/**
 * PDF Parser
 *
 * Extracts text, metadata, images, links, and attachments from PDF files using PDF.js (pdfjs-dist).
 *
 * **Features:**
 * - Text extraction with formatting (bold, italic, font, size)
 * - Comprehensive metadata extraction (title, author, subject, creator, producer, creation/modification dates)
 * - Hyperlink extraction from PDF annotations
 * - Heading detection via font size heuristics
 * - Image extraction as attachments with optional OCR (using Tesseract.js)
 * - Embedded file attachment extraction
 * - Layout preservation (respects order of text and images)
 *
 * **PDF Format Limitations (compared to DOCX/ODT):**
 *
 * PDF was designed as a "page description language" for visual fidelity, not semantic structure.
 * The following features **cannot be reliably extracted** from PDFs:
 *
 * - **Tables**: PDF has no table structure. Tables are just text positioned to look tabular.
 *   Extracting tables would require complex spatial analysis with many false positives.
 *   See: https://stackoverflow.com/questions/36978446/why-is-it-difficult-to-extract-data-from-pdfs
 *
 * - **Lists**: PDF has no list structure. Bullets/numbers are just text characters.

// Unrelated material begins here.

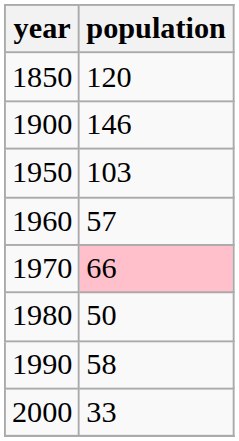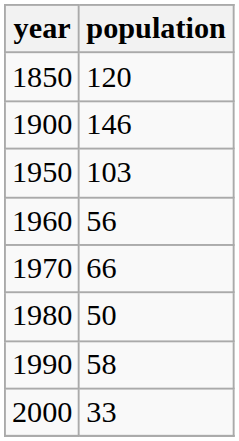1960 | population: 57 -> 56
1970 | population: pink background -> no background
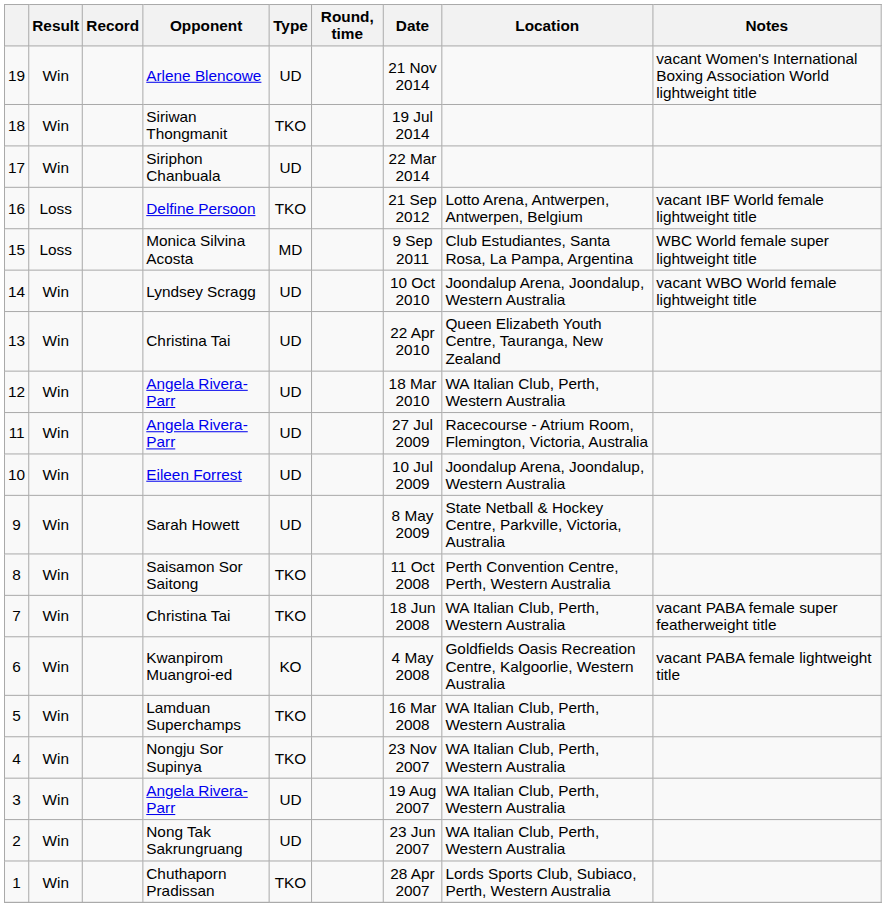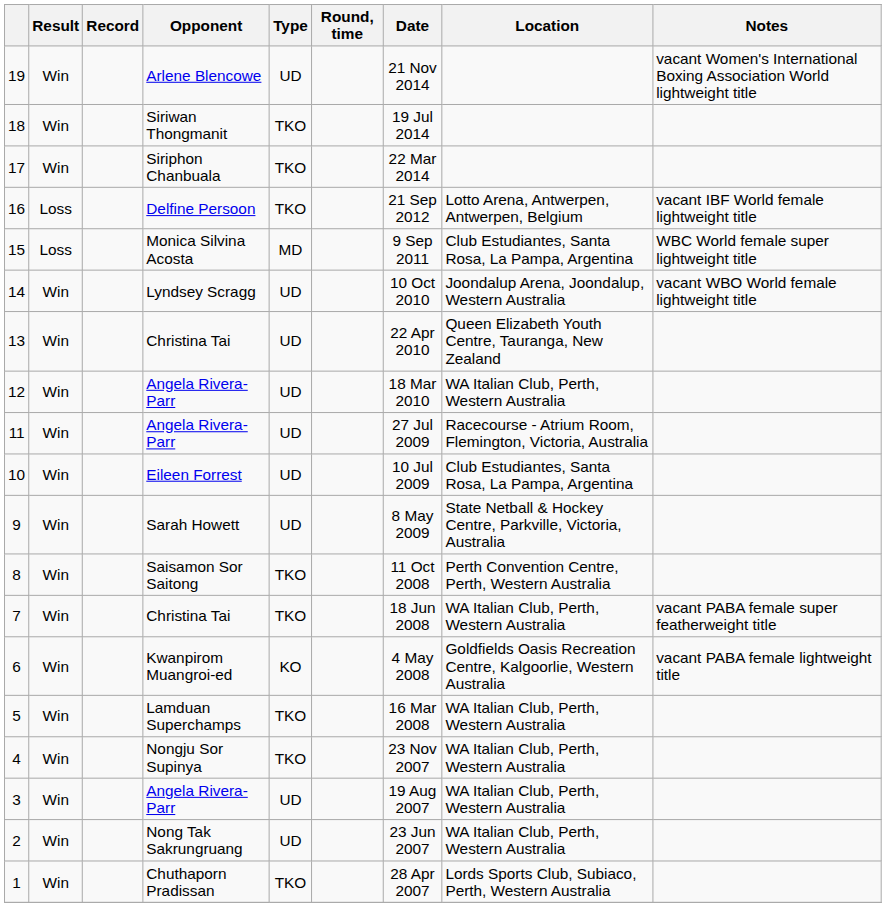17 | Type: UD -> TKO
10 | Location: Joondalup Arena, Joondalup, Western Australia -> Club Estudiantes, Santa Rosa, La Pampa, Argentina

 *   No hierarchy or list type information is stored. Would require heuristic detection
 *   that would have many edge cases and errors.
 *
 * - **Styles**: PDF has no style definitions like "Heading1" or "Normal". Only visual
 *   properties (font, size) exist. We use font size heuristics to detect headings.
 *
 * - **Notes (Footnotes/Endnotes)**: PDF has no concept of footnotes/endnotes as structured
 *   elements. They're just smaller text at the bottom of pages.
 *
 * - **Text Color**: While PDF stores color, pdfjs-dist doesn't expose text color in the
 *   textContent API. Would require parsing the operator stream which is complex.
 *
 * - **Background Color**: Same limitation as text color.
 *
 * - **Underline/Strikethrough**: These are drawn as separate line elements in PDF,
 *   not properties of text. Association would require spatial analysis.
 *
 * **Parsing Approach:**
 * 1. Load PDF document using pdfjs-dist.
 * 2. Extract global metadata from document info dictionary.

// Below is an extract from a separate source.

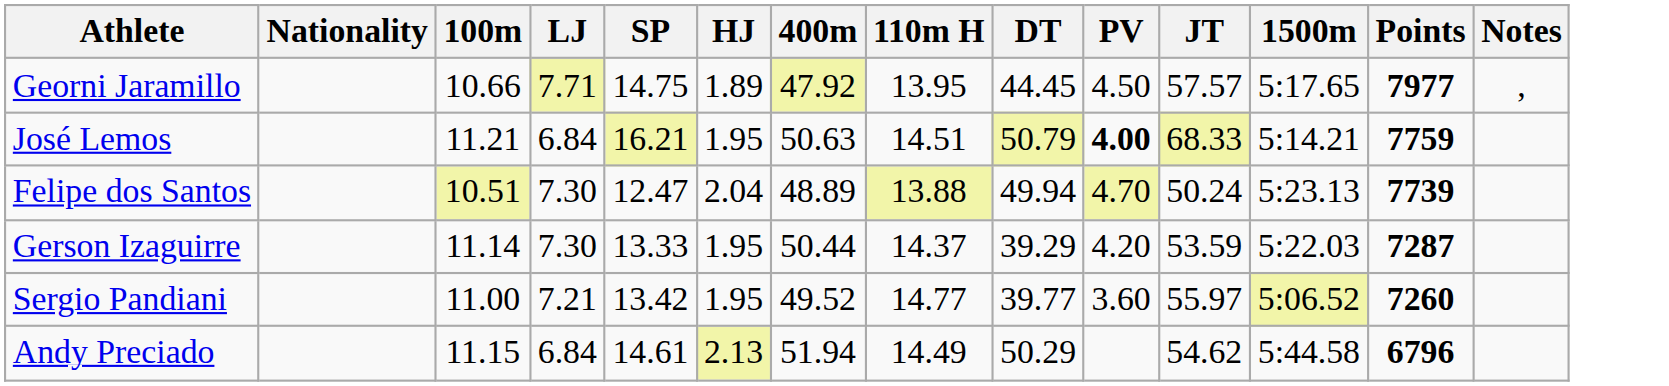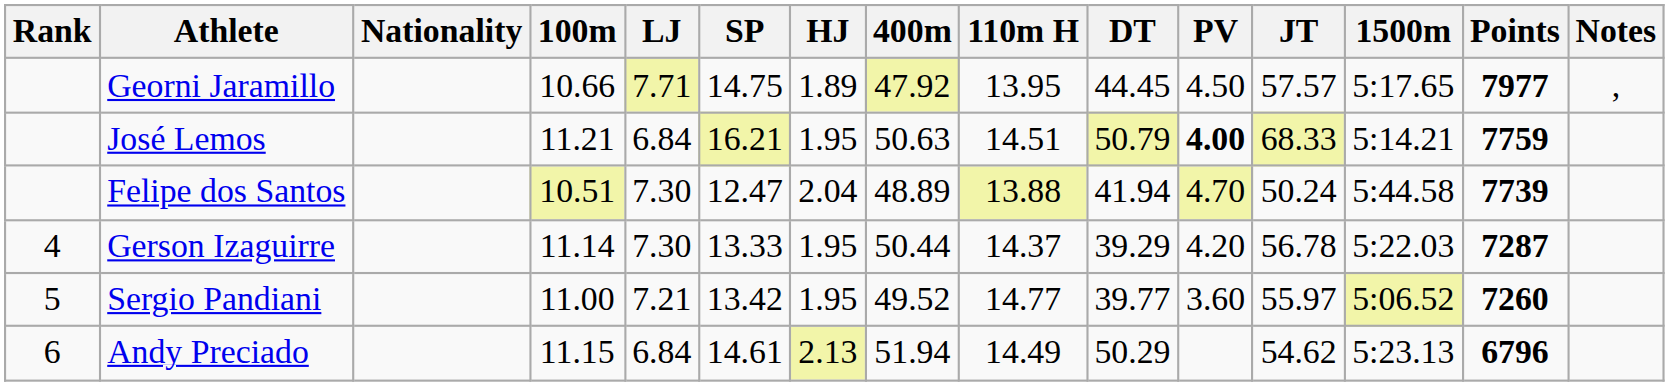+ column: Rank | 4 | 5 | 6
Felipe dos Santos | DT: 49.94 -> 41.94
Felipe dos Santos | 1500m: 5:23.13 -> 5:44.58
Gerson Izaguirre | JT: 53.59 -> 56.78
Andy Preciado | 1500m: 5:44.58 -> 5:23.13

 * 3. Extract embedded file attachments.
 * 4. Iterate through each page:
 *    a. Collect text items with position and formatting.
 *    b. Collect link annotations with associated text.
 *    c. Collect images from the operator list.
 *    d. Sort all items by vertical position (top-to-bottom reading order).
 *    e. Group text into paragraphs/headings based on line breaks and font sizes.
 *    f. Process images as attachments with optional OCR.
 * 5. Apply heading detection based on font size heuristics.
 *
 * @module PdfParser
 * @see https://mozilla.github.io/pdf.js/ PDF.js documentation
 * @see https://www.adobe.com/devnet/pdf/pdf_reference.html PDF Reference
 */
import { OfficeParserAST, OfficeParserConfig } from '../types';
/**
 * Parses a PDF file and extracts content.
 *
 * @param buffer - The PDF file buffer
 * @param config - Parser configuration
 * @returns Promise resolving to the parsed AST
 */
export declare const parsePdf: (buffer: Buffer, config: OfficeParserConfig) => Promise<OfficeParserAST>;